- _Goal of the exercise_
Each line below should be quoted exactly, please.

Page-level text extractions
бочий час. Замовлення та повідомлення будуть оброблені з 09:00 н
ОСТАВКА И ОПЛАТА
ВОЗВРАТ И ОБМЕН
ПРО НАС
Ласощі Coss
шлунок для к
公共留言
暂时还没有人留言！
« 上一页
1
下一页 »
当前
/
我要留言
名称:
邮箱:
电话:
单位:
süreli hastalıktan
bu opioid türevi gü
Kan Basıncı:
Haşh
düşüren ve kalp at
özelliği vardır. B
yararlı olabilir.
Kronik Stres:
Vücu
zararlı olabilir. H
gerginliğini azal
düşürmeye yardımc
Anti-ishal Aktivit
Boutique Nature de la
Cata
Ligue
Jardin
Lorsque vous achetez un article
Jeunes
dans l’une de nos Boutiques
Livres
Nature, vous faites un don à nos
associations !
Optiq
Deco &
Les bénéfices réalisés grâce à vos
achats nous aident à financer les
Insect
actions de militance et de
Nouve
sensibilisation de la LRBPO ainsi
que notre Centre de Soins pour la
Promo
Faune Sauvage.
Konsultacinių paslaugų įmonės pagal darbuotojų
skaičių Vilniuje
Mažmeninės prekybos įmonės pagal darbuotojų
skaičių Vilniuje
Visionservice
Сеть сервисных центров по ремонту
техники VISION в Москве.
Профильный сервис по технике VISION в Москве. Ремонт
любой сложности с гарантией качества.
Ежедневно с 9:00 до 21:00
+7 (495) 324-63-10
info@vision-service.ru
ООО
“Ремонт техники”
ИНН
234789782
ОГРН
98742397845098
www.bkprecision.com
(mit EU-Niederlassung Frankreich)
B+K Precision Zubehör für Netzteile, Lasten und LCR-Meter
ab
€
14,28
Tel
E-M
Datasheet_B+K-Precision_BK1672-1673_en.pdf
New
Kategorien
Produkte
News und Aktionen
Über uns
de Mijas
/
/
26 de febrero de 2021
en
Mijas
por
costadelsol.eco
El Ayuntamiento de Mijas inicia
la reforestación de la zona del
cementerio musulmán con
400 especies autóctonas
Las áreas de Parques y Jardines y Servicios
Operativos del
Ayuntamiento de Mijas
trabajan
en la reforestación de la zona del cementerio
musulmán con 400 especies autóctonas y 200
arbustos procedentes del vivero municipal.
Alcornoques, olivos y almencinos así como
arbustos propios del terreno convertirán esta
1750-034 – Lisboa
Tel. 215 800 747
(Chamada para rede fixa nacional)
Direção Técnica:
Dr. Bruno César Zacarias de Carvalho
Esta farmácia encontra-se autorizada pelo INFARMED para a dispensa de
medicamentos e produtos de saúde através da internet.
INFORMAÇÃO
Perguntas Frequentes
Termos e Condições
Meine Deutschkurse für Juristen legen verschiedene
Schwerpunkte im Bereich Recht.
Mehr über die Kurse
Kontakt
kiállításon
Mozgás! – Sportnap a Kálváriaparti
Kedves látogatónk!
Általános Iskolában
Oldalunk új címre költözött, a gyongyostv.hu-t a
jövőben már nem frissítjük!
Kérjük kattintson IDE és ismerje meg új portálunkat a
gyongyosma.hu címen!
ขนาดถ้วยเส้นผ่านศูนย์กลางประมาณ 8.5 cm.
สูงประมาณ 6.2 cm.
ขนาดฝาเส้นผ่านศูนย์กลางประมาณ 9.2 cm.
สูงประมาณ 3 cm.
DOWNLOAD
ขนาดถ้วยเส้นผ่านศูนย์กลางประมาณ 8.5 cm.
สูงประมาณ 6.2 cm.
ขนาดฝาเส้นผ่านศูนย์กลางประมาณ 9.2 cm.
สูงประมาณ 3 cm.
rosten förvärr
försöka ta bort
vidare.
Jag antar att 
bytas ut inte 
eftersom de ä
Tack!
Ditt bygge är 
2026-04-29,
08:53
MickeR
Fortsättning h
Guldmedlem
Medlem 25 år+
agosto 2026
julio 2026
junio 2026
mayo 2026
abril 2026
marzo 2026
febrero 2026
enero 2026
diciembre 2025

- _Result of the task_
бочий час. Замовлення та повідомлення будуть оброблені з 09:00 н
ОСТАВКА И ОПЛАТА
ВОЗВРАТ И ОБМЕН
ПРО НАС
Ласощі Coss
шлунок для к
公共留言
暂时还没有人留言！
« 上一页
1
下一页 »
当前
/
我要留言
名称:
邮箱:
电话:
单位:
süreli hastalıktan
bu opioid türevi gü
Kan Basıncı:
Haşh
düşüren ve kalp at
özelliği vardır. B
yararlı olabilir.
Kronik Stres:
Vücu
zararlı olabilir. H
gerginliğini azal
düşürmeye yardımc
Anti-ishal Aktivit
Boutique Nature de la
Cata
Ligue
Jardin
Lorsque vous achetez un article
Jeunes
dans l’une de nos Boutiques
Livres
Nature, vous faites un don à nos
associations !
Optiq
Deco &
Les bénéfices réalisés grâce à vos
achats nous aident à financer les
Insect
actions de militance et de
Nouve
sensibilisation de la LRBPO ainsi
que notre Centre de Soins pour la
Promo
Faune Sauvage.
Konsultacinių paslaugų įmonės pagal darbuotojų
skaičių Vilniuje
Mažmeninės prekybos įmonės pagal darbuotojų
skaičių Vilniuje
Visionservice
Сеть сервисных центров по ремонту
техники VISION в Москве.
Профильный сервис по технике VISION в Москве. Ремонт
любой сложности с гарантией качества.
Ежедневно с 9:00 до 21:00
+7 (495) 324-63-10
info@vision-service.ru
ООО
“Ремонт техники”
ИНН
234789782
ОГРН
98742397845098
www.bkprecision.com
(mit EU-Niederlassung Frankreich)
B+K Precision Zubehör für Netzteile, Lasten und LCR-Meter
ab
€
14,28
Tel
E-M
Datasheet_B+K-Precision_BK1672-1673_en.pdf
New
Kategorien
Produkte
News und Aktionen
Über uns
de Mijas
/
/
26 de febrero de 2021
en
Mijas
por
costadelsol.eco
El Ayuntamiento de Mijas inicia
la reforestación de la zona del
cementerio musulmán con
400 especies autóctonas
Las áreas de Parques y Jardines y Servicios
Operativos del
Ayuntamiento de Mijas
trabajan
en la reforestación de la zona del cementerio
musulmán con 400 especies autóctonas y 200
arbustos procedentes del vivero municipal.
Alcornoques, olivos y almencinos así como
arbustos propios del terreno convertirán esta
1750-034 – Lisboa
Tel. 215 800 747
(Chamada para rede fixa nacional)
Direção Técnica:
Dr. Bruno César Zacarias de Carvalho
Esta farmácia encontra-se autorizada pelo INFARMED para a dispensa de
medicamentos e produtos de saúde através da internet.
INFORMAÇÃO
Perguntas Frequentes
Termos e Condições
Meine Deutschkurse für Juristen legen verschiedene
Schwerpunkte im Bereich Recht.
Mehr über die Kurse
Kontakt
kiállításon
Mozgás! – Sportnap a Kálváriaparti
Kedves látogatónk!
Általános Iskolában
Oldalunk új címre költözött, a gyongyostv.hu-t a
jövőben már nem frissítjük!
Kérjük kattintson IDE és ismerje meg új portálunkat a
gyongyosma.hu címen!
ขนาดถ้วยเส้นผ่านศูนย์กลางประมาณ 8.5 cm.
สูงประมาณ 6.2 cm.
ขนาดฝาเส้นผ่านศูนย์กลางประมาณ 9.2 cm.
สูงประมาณ 3 cm.
DOWNLOAD
ขนาดถ้วยเส้นผ่านศูนย์กลางประมาณ 8.5 cm.
สูงประมาณ 6.2 cm.
ขนาดฝาเส้นผ่านศูนย์กลางประมาณ 9.2 cm.
สูงประมาณ 3 cm.
rosten förvärr
försöka ta bort
vidare.
Jag antar att 
bytas ut inte 
eftersom de ä
Tack!
Ditt bygge är 
2026-04-29,
08:53
MickeR
Fortsättning h
Guldmedlem
Medlem 25 år+
agosto 2026
julio 2026
junio 2026
mayo 2026
abril 2026
marzo 2026
febrero 2026
enero 2026
diciembre 2025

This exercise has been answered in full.